An Ethiopian Jewish family in Sderot whose home was hit badly three weeks ago by a Gaza missile told the Israel Tax Authority representative that they have no way of putting up 60,000 shekels. Their home remains in a shambles, with some of the rooms uninhabitable. The Israel Tax Authority representative simply shrugged his shoulders and repeated that he waited for a receipt for the repairs so that he could help this immigrant family.

That family is still walking among the rubble of their home.

A woman who has tried to operate her damaged store, Michele Kriza, has been waiting for more than a week for the appraiser to tell her what to do about the damage. Meanwhile, she operates her store with her windows completely shattered and debris all over the place, because she does not have the funds for repairs.

In preparation for this article, this reporter wrote to the Israel Tax Authority to find out why the government will only help people who have cash to repair their homes and businesses. The spokesperson for the Israel Tax Authority wrote back immediately that the procedure has changed, and that the government would be pleased to allocate funds to help do the repairs, in accordance with plans that the merchant or homeowner would present to their representative on the scene. Except that no one in Sderot knew about this change of policy, including the Israel Tax Authority. Now they do - because of one letter to one reporter from the Israel Tax Authority.

All the more reason why towns like Sderot need an emergency clearing house where all the residents would find what do to and where to go for help when a missile hits, while at the same time finding out how they can get emergency mental health support (particularly in a town of 20,000 people with six psychologists). And since so many people in Sderot do not speak or read Hebrew, the authorities much reach out to them in their own language at a time of crisis.

During this week of what has been described as a 'ceasefire,' Sderot residents hesitated to leave their homes. People with cars have started to shop in Ashkelon. Many store owners say that if this situation goes on for another month, this town is going to be a ghost town. Shops that have been around for decades will close down, too.

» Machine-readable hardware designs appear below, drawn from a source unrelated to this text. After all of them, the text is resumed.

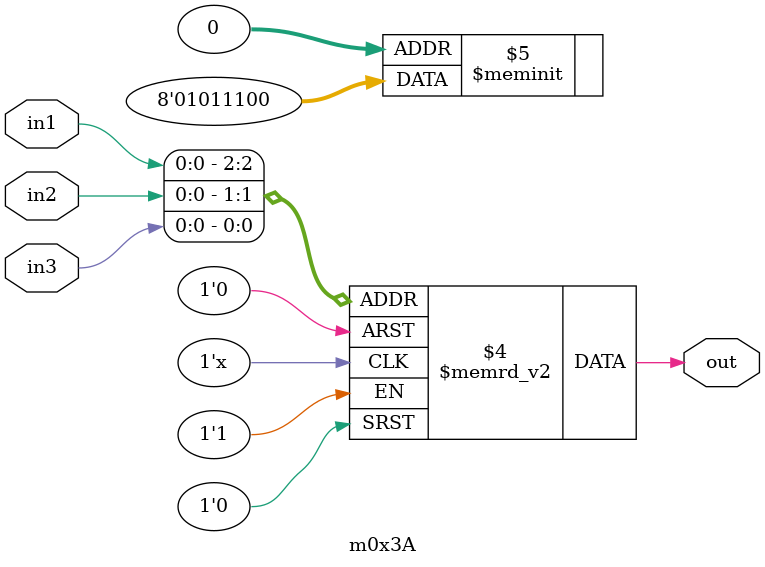
<source format=v>
module m0x3A(output out, input in1, in2, in3);

   always @(in1, in2, in3)
     begin
        case({in1, in2, in3})
          3'b000: {out} = 1'b0;
          3'b001: {out} = 1'b0;
          3'b010: {out} = 1'b1;
          3'b011: {out} = 1'b1;
          3'b100: {out} = 1'b1;
          3'b101: {out} = 1'b0;
          3'b110: {out} = 1'b1;
          3'b111: {out} = 1'b0;
        endcase // case ({in1, in2, in3})
     end // always @ (in1, in2, in3)

endmodule // m0x3A
</source>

All week long, what people on the streets were saying was that a lull in the missiles should be used to build a clearing house, to start a trauma center, and to finish the reinforcement of all the schools, kindergartens and shelters, and to gets more than the six psychologists on staff today in Sderot.

On an encouraging note, in a special session on the situation in Sderot last week, the Israeli cabinet did allocate funds to buttress the mental health services of Sderot and to create clearing house information centers throughout the city. The question remains as to how long this will take to come to fruition.

Meanwhile, on Friday morning, two missiles hit near Sderot. People on the streets were again terrified and ran for cover. However, no one was killed or injured. Reports of these missiles made the 9:00 am news casts of the Voice of Israel and disappeared from the news by 11:00 am. After all, only when it bleeds does it lead.

The spokesman for the Israeli Foreign Ministry was asked if this does not mean that there is no ceasefire. His response: "We prefer to see this as a violation of the ceasefire."

The Foreign Ministry does not seem to know that this is not a ceasefire. It is a hudna, which in Arabic lore is tantamount to preparation for the next round of war with the infidels. And no one hides the fact that the Arabs in Gaza are getting ready for the next round.